__PROBLEMS__
1) In the passage on Iraqi personal status law, which court handles personal status matters for non-Muslims and for foreigners to whom civil law applies?
2) Please write a continuation of the passage on Iraqi personal status law, starting after its final sentence.

[TEXT TO READ start]

This article specified that the Personal Status Law is the general law that applies to all Iraqis, except for what is excluded from them by a special law. Here, the special laws are the laws for the Iraqi non-Muslim sects that are officially recognized in Iraq, where the Personal Status Law does not apply to them, but rather their own regulations according to their religions And their laws concerning divorce, separation, dowry, and alimony, as in the case of Christians and Jews, as a special law applies to them, which is the law regulating religious courts for Christians and Jews. As for other than that, the civil courts are the ones concerned with examining personal status cases of all non-Muslim sects and issuing judgments in accordance with the law (12). In line with what has been mentioned, Article (33) states: "The Court of First Instance is concerned with looking into personal status articles for non-Muslims and for foreigners who are civil law applied to them in their personal status, and the ruling of the Court of First Instance in what was mentioned lastly is subject to cassation"(13) As an explanation for this, the courts of first instance are considered as personal courts and are competent to consider cases of non-Muslim religious components (14). As for the position of the laws that we compare with regard to the judge's referral to the religious fatwa when there is a text, it was stated in the Egyptian Personal Status Law, specifically in the first clause of Article 3: "Judgments are issued in accordance with the personal status and endowment laws, and unless it is mentioned in those laws, it is most likely that the sayings of the doctrine of Imam Abu Hanifa will be relied upon"(15).The Egyptian law "applies Islamic law to Muslims, and specifically intends to apply the sayings of the Abu Hanifa school of thought when there is no law making text governing the dispute before the judiciary (16).

[TEXT TO READ end]
[DATA ROWS start]

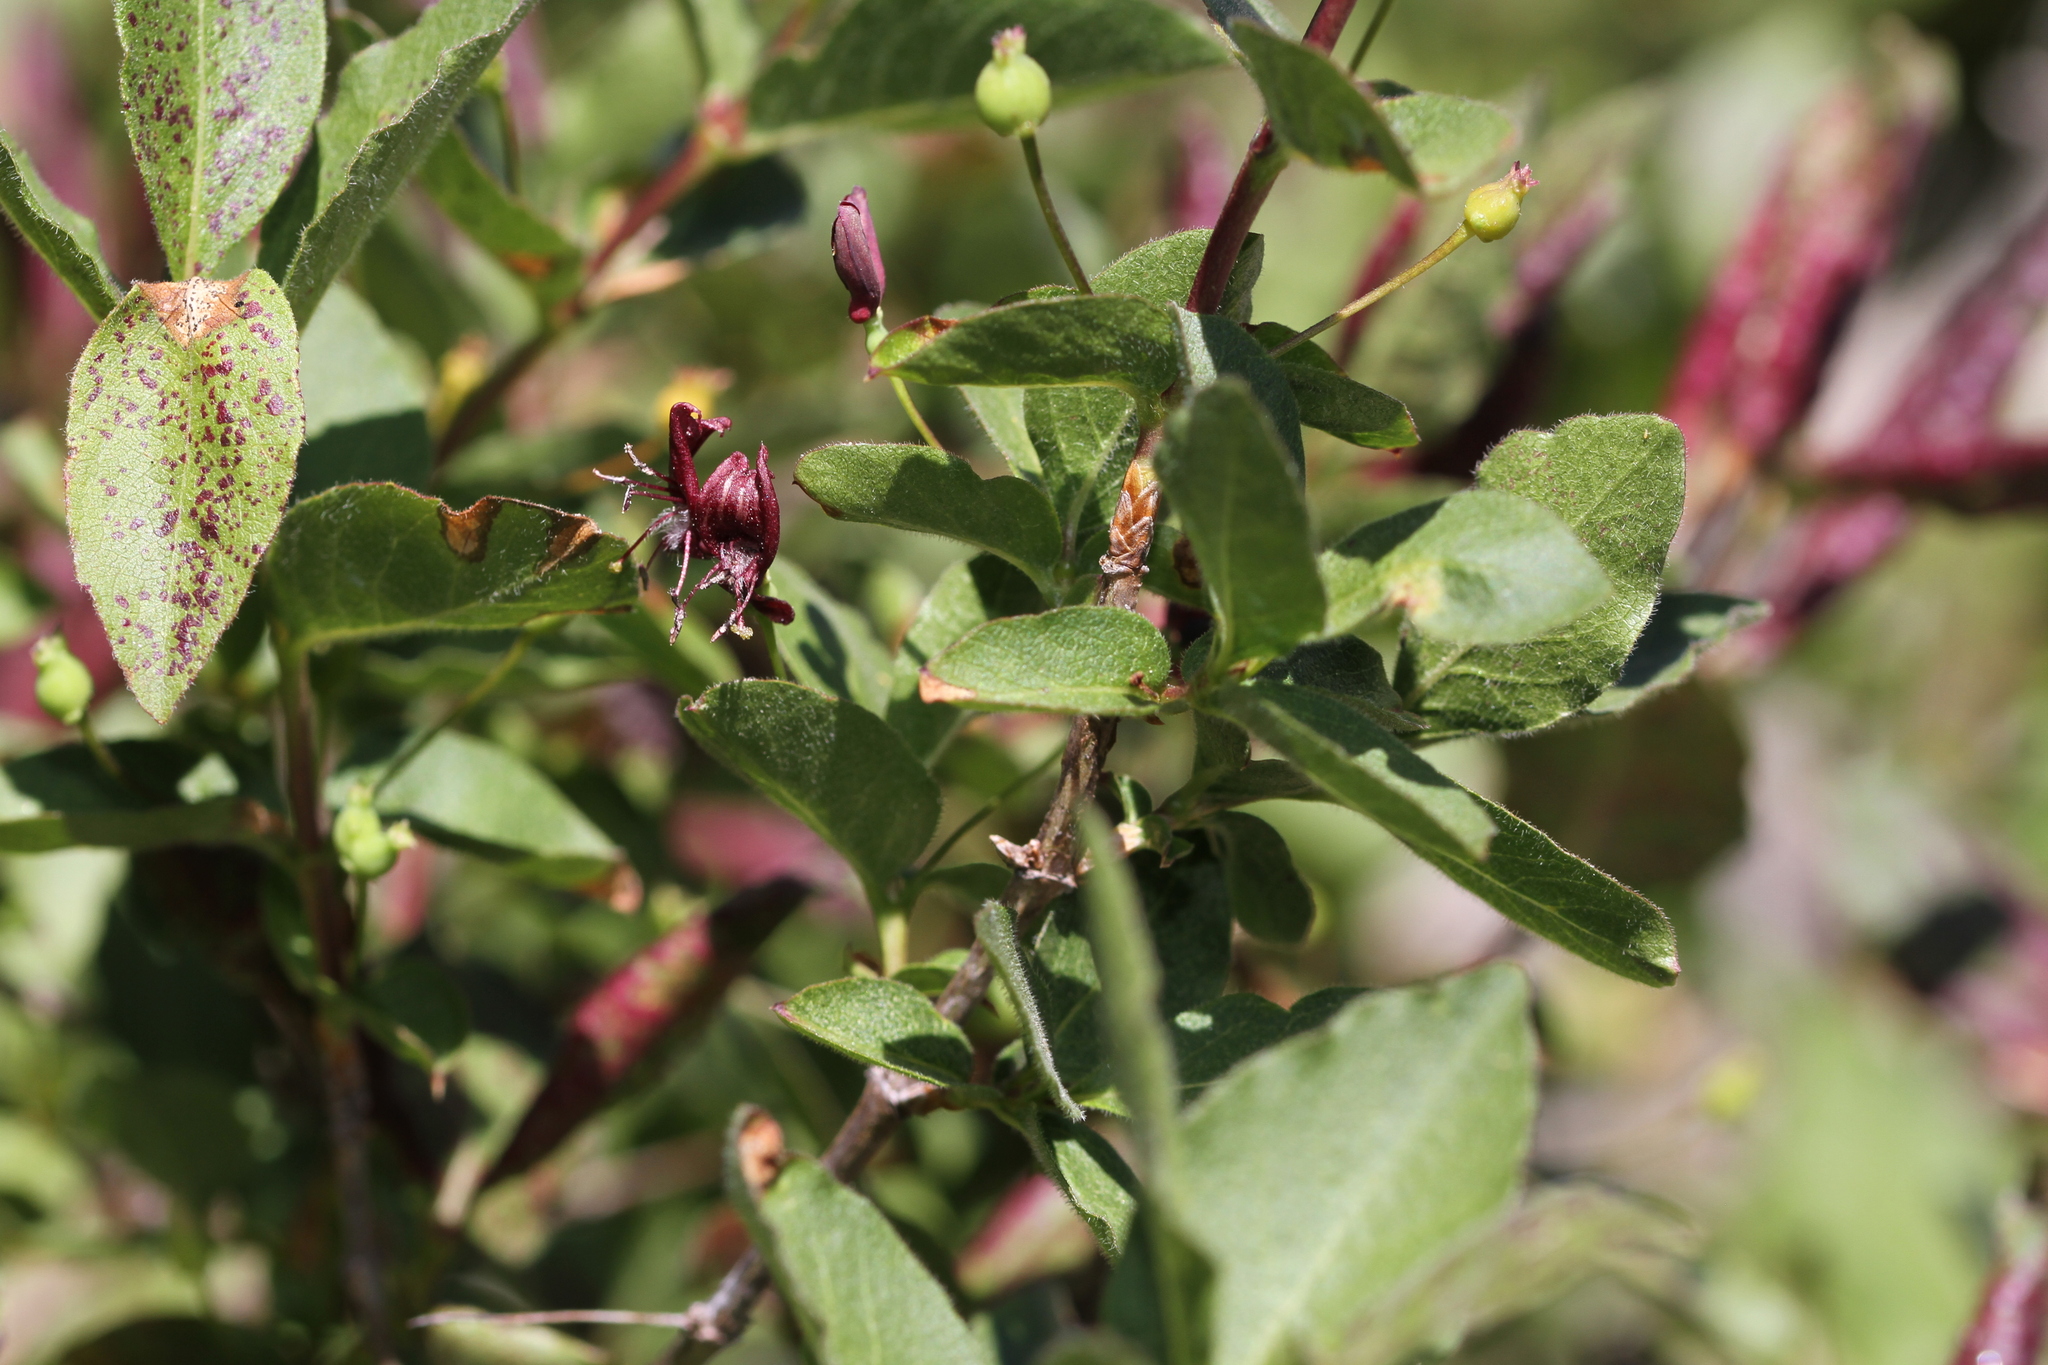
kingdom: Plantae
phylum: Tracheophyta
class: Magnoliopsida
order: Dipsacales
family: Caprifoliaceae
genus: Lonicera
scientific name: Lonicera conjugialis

[DATA ROWS end]

__RESPONSES IN ORDER__
1) The Court of First Instance handles them.

2)
As for the cases concerning which special laws were mentioned in matters of personal status and endowment, the second clause of article three states: "However, judgments are issued in disputes related to personal status between non-Muslim Egyptians that united in sect and denomination who had organized religious bodies until December 31.1955 - according to their law - as long as it does not contravene public order" (17),

The meaning of this text is the application of the special law for non-Muslim Egyptians, and we do not mean by that the heavenly books only, but rather it extends to everything that was applied by the religious judiciary authorities as an effective law, and it is required for the application of their special law to be united in sect and religion (18). In this regard, the Egyptian Court of Cassation ruled in a decision:

(The Islamic law should be applied to non-Muslim Egyptians of different sects and denomination, changing sects during the course of the case has no effect) (19) The family courts, on the

procedural level, have qualitative jurisdiction over all personal status issues over which the jurisdiction of both partial and first instance courts, as they were established under Law No. (10) of 2004(20)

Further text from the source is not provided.